Format the material from its first line through the line containing "Metroid Prime &" as a numbered list, omitting any blank lines.

Data excerpts
* * *

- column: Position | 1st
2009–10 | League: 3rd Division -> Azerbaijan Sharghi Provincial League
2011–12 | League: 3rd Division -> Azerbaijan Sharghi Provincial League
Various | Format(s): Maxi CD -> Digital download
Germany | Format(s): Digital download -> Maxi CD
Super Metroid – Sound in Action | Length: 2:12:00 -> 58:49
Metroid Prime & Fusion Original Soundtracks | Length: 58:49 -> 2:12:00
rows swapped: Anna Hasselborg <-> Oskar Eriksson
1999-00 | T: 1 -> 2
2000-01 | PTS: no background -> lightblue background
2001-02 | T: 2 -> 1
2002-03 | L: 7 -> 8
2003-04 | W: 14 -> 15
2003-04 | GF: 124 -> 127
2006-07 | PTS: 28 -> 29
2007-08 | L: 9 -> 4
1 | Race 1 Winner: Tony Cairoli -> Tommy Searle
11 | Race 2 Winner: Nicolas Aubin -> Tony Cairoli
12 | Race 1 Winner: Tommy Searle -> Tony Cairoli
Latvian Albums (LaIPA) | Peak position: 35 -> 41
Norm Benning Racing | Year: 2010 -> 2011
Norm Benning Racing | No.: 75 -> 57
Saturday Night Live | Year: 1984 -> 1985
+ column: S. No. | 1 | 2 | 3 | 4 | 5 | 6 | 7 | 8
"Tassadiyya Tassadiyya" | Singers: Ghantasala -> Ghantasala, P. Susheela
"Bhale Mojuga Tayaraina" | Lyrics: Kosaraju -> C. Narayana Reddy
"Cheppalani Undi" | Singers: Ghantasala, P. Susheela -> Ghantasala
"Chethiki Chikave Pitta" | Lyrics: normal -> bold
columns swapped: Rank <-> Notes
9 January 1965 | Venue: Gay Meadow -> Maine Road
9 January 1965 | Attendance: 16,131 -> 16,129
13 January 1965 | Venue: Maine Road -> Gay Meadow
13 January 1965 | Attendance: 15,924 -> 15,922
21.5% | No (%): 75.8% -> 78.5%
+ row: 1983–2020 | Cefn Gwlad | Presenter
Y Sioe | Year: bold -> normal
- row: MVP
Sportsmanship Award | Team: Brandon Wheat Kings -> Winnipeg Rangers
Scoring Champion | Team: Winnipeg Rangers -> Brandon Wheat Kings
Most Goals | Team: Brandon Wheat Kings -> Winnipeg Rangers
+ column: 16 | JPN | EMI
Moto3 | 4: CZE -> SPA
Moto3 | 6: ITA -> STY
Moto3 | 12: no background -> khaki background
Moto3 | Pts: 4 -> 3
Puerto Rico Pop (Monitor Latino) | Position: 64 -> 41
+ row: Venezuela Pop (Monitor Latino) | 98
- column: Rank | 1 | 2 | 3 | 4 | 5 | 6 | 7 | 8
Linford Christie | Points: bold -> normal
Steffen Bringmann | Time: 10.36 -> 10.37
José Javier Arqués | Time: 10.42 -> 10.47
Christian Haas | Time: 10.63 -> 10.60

* * *

- OUTPUT OF THE EXERCISE:
1. - column: Position | 1st
2. 2009–10 | League: 3rd Division -> Azerbaijan Sharghi Provincial League
3. 2011–12 | League: 3rd Division -> Azerbaijan Sharghi Provincial League
4. Various | Format(s): Maxi CD -> Digital download
5. Germany | Format(s): Digital download -> Maxi CD
6. Super Metroid – Sound in Action | Length: 2:12:00 -> 58:49
7. Metroid Prime & Fusion Original Soundtracks | Length: 58:49 -> 2:12:00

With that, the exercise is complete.